Tehran continues to deny access to their facilities to nuclear inspectors from the International Atomic Energy Agency. 

That lack of access has raised suspicions over Iran's true intentions for its nuclear program. 

In February, Defense Secretary Leon Panetta told members of the House Appropriations defense subcommittee that intelligence shows that Iran has yet to transition its nuclear program into a full-fledged weapons program. 

"That is the red line," Panetta told subcommittee members during the February 16 hearing. 

The United States has already implemented numerous diplomatic and economic sanctions to persuade Iran into complying with IAEA inspectors prior to the administration's latest offer. 

However, Tehran continues to keep the nuclear program under tight wraps. 

News of the White House's offer comes weeks before negotiations between Iran and the P5+1 group — the five United Nations Security Council members plus Germany -- over Tehran's nuclear efforts are scheduled to begin. 

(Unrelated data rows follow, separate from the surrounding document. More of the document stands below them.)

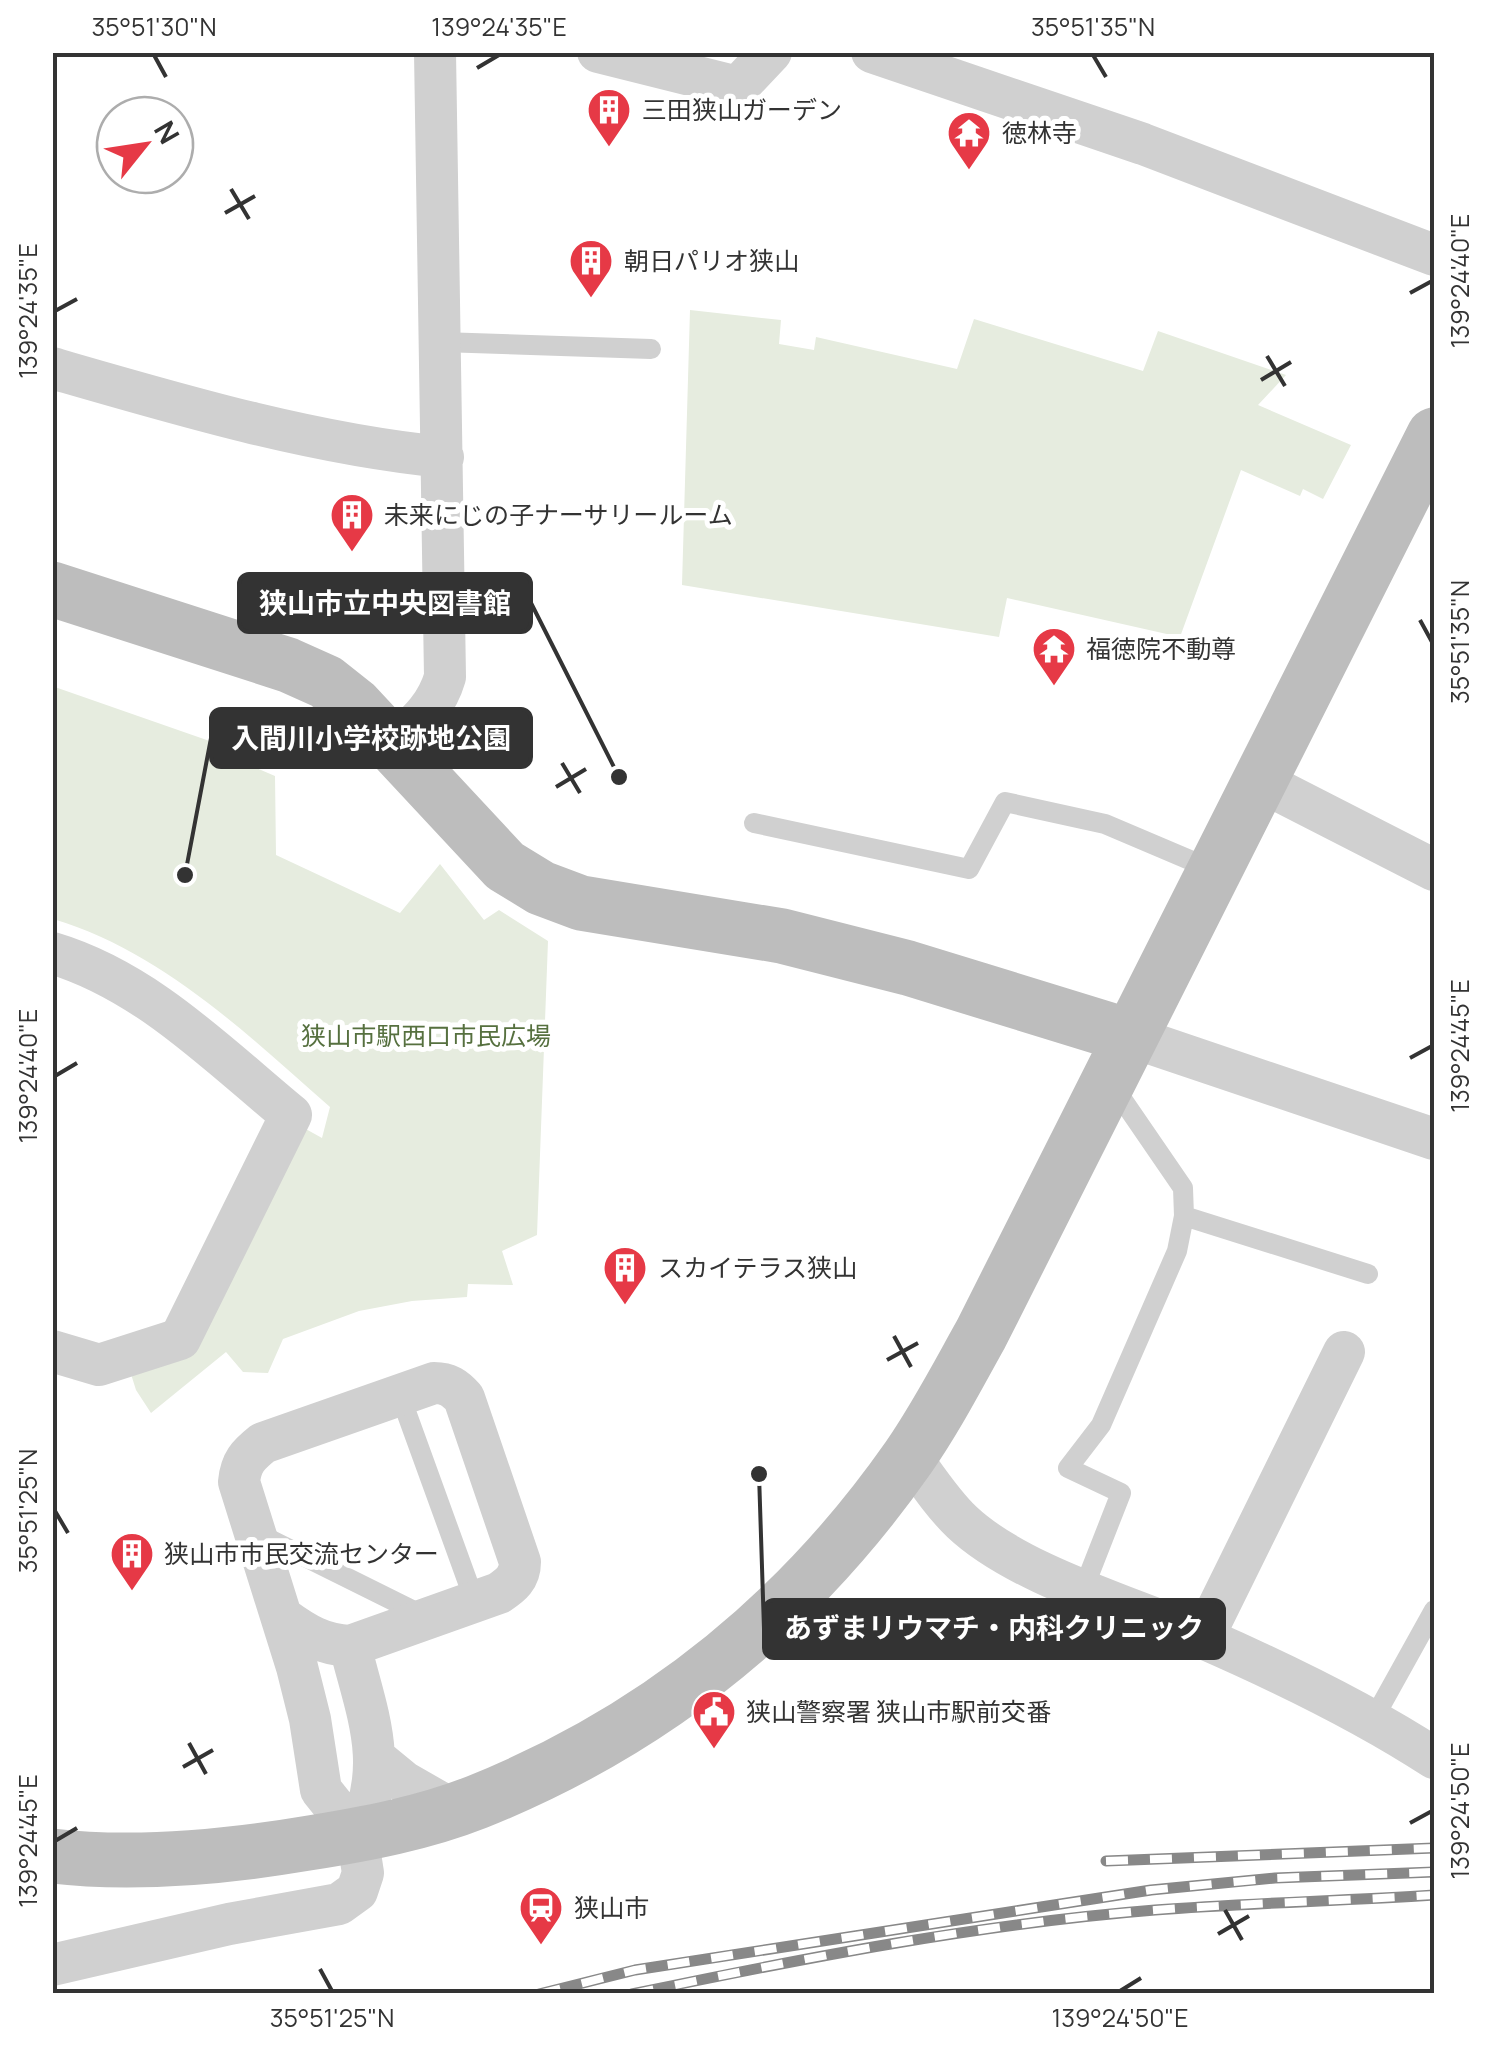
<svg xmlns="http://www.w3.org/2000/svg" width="1487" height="2046" font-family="Manrope,'Noto Sans JP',sans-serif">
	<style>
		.green { fill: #e6ecdf }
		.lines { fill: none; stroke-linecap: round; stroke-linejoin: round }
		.lane { stroke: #d0d0d0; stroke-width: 20 }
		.street { stroke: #d0d0d0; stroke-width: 42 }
		.secondary { stroke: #bdbdbd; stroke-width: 55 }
		.rail-casing { stroke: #888; stroke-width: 11 }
		.rail { stroke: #fff; stroke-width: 8; stroke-dasharray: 22; stroke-linecap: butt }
		.ticks { fill: none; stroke: #333; stroke-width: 4 }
		.labels { text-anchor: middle; stroke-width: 10; stroke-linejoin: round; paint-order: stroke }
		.poi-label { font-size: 25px; fill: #333; stroke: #fff; text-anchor: start }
		.park-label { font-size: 25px; fill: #56703f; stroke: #fff }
		.leader { fill: none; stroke: #333; stroke-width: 4 }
		.callout-dot { fill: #333; stroke: #fff; stroke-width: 4 }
		.callout { fill: #333; stroke: #333; stroke-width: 4 }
		.callout-label { font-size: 28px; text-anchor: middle; font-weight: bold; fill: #fff }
		.neatline { fill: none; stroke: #333; stroke-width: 4 }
		.ticks-label { font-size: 25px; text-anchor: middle; fill: #333 }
	</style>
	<rect width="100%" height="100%" fill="#fff"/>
	<path class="green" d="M690,310L781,320L779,344L814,350L816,337L957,369L974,319L1143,371L1158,331L1286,375L1258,405L1351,445L1323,499L1303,489L1300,496L1241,470L1180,637L1007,598L999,637L682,585Z
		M52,686L221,745L219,752L275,776L276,855L400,913L440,864L484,920L499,910L548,941L537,1235L502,1251L513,1285L468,1284L467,1297L412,1301L359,1311L283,1339L268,1373L243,1372L226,1352L151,1413L136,1390L130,1371L304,1128L322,1138L330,1107C247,1034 161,951 53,919Z"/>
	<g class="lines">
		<path class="lane" d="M441,342L651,349
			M754,823L969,869L1005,802L1105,824L1211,869
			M1184,1216L1368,1274
			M400,1395L475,1602
			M257,1533L424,1616
			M1083,1590L1121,1493L1068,1468L1101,1425L1177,1251L1184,1216L1183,1188L1111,1083
			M1374,1718L1434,1610"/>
		<path class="street" d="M598,52L738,87L771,52
			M872,52L1143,144L1434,255
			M52,368C180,405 311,444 443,457
			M393,746C416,724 436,708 445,677L435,52
			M1258,780L1434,870
			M52,953C146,981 218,1055 291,1115L180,1339L99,1365L52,1351
			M1129,1036L1434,1139
			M910,1456C926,1478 942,1503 962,1522C1018,1575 1132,1607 1203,1638C1283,1673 1362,1711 1434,1758
			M1203,1638L1344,1352
			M350,1646C368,1717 390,1765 357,1835
			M376,1759L404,1782L453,1810
			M52,1965L229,1924L339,1904L357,1891L363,1873L357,1835L321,1790L310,1719L297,1667L239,1482C241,1462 248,1455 263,1443L434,1383C448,1383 455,1388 464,1398L520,1562C520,1578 511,1585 499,1593L350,1646C323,1645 305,1634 283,1618"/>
		<path class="secondary" d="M52,589L288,665L326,682L355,705L505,866L541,888L581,903L782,936L908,968L1129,1036
			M52,1856C137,1866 226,1857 309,1843C366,1834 424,1823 477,1802C656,1730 798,1615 908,1458C936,1418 958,1375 981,1334L1434,435"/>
		<defs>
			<path id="rail" d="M1106,1861L1434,1848
				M539,1994L635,1970L1151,1890L1275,1878L1434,1872
				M632,1994C804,1958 979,1924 1155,1910C1248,1903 1341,1901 1434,1895"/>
		</defs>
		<use href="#rail" class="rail-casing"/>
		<use href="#rail" class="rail"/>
	</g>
	<path class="ticks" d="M154,55L166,77M1093,55L1106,77M477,68L499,55M231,189L249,219M225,213L255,196M1410,293L1432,281M55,311L77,299M1267,356L1285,386M1261,380L1291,362M1420,620L1432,642M562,763L580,793M556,787L586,769M1410,1058L1432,1046M55,1076L77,1063M894,1336L911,1367M887,1360L918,1343M55,1511L68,1533M189,1743L206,1774M183,1767L213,1750M1410,1823L1432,1811M55,1841L77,1828M1225,1910L1242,1940M1218,1934L1249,1916M320,1969L332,1991M1120,1991L1141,1978"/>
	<defs>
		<symbol id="building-pin" viewBox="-11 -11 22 30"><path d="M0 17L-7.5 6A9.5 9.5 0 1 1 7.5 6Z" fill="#e63946" stroke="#fff"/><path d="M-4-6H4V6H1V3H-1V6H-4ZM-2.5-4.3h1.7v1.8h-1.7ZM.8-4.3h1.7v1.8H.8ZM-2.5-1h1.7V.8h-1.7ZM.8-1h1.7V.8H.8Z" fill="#fff"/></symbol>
		<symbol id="temple-pin" viewBox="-11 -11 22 30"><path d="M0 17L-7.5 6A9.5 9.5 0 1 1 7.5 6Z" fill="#e63946" stroke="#fff"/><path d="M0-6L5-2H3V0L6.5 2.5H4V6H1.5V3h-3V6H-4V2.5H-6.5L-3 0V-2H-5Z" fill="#fff"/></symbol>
		<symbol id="civic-pin" viewBox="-11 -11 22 30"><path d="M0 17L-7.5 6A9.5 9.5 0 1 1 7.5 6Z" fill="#e63946" stroke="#fff"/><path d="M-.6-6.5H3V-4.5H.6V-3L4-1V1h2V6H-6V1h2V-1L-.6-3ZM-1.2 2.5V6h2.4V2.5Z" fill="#fff"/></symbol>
		<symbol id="station-pin" viewBox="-11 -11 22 30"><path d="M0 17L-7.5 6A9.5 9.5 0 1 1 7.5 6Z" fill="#e63946" stroke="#fff"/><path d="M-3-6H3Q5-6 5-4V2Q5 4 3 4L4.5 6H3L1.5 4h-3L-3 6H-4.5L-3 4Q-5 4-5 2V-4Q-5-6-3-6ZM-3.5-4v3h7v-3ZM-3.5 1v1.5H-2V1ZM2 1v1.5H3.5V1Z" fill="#fff"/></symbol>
	</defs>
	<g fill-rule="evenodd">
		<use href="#building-pin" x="584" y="85" width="50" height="68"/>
		<use href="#temple-pin" x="944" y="108" width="50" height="68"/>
		<use href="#building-pin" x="566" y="236" width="50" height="68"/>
		<use href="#building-pin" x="327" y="490" width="50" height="68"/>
		<use href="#temple-pin" x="1029" y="624" width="50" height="68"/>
		<use href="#building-pin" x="600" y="1243" width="50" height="68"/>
		<use href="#building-pin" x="107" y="1529" width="50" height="68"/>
		<use href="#civic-pin" x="689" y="1687" width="50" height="68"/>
		<use href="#station-pin" x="516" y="1883" width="50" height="68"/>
	</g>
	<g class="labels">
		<g class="poi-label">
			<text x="642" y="119">三田狭山ガーデン</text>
			<text x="1002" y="142">徳林寺</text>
			<text x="624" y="270">朝日パリオ狭山</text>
			<text x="384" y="524">未来にじの子ナーサリールーム</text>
			<text x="1086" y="658">福徳院不動尊</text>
			<text x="658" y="1277">スカイテラス狭山</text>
			<text x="164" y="1563">狭山市市民交流センター</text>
			<text x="746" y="1721">狭山警察署 狭山市駅前交番</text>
			<text x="574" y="1917">狭山市</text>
		</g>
		<g class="park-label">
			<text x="426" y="1045">狭山市駅西口市民広場</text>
		</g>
	</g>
	<path class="leader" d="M619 777L531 603M185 875L211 738M759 1474L764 1629"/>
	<g class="callout-dot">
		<circle cx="619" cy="777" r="10"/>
		<circle cx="185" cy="875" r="10"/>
		<circle cx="759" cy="1474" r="10"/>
	</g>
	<g class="callout">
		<rect x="239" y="574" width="292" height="58" rx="10"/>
		<rect x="211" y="709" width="320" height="58" rx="10"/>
		<rect x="764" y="1600" width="460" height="58" rx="10"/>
	</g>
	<g class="callout-label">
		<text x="385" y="613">狭山市立中央図書館</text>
		<text x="371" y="748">入間川小学校跡地公園</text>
		<text x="994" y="1638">あずまリウマチ・内科クリニック</text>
	</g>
	<rect width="1487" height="2046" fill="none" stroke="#ffffff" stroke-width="110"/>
	<g transform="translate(145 145) rotate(60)"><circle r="48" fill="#ffffff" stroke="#adadad" stroke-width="2.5"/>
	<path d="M0-8L18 38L0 25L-18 38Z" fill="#e63946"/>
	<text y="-15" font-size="28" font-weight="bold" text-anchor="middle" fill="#333333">N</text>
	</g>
	<rect x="55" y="55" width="1377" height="1936" class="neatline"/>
	<g class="ticks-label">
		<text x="154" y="36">35°51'30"N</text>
		<text x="499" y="36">139°24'35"E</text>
		<text x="1093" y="36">35°51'35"N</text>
		<text transform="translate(1460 281) rotate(-90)" y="9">139°24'40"E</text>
		<text transform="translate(28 311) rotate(-90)" y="9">139°24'35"E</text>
		<text transform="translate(1460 642) rotate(-90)" y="9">35°51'35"N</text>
		<text transform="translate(1460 1046) rotate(-90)" y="9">139°24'45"E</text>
		<text transform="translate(28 1076) rotate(-90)" y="9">139°24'40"E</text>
		<text transform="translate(28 1511) rotate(-90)" y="9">35°51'25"N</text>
		<text transform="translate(1460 1811) rotate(-90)" y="9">139°24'50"E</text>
		<text transform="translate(28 1841) rotate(-90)" y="9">139°24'45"E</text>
		<text x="332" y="2027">35°51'25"N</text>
		<text x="1120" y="2027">139°24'50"E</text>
	</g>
</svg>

Iran last held talks with the six world powers in January 2011 with no results.

The upcoming talks have already hit a snag when a top Iranian lawmaker shot down plans to hold nuclear talks in Turkey. 

"Iranian officials are not interested in Turkey as the host," Alaeddin Boroujerdi, head of a key foreign policy committee in Iran's parliament, was quoted as saying in the independent Etemad newspaper on Thursday. 

Secretary of State Hillary Clinton announced over the weekend that Istanbul would host the talks, which are scheduled for April 14-15. Istanbul was the site of the previous round of talks in 2011.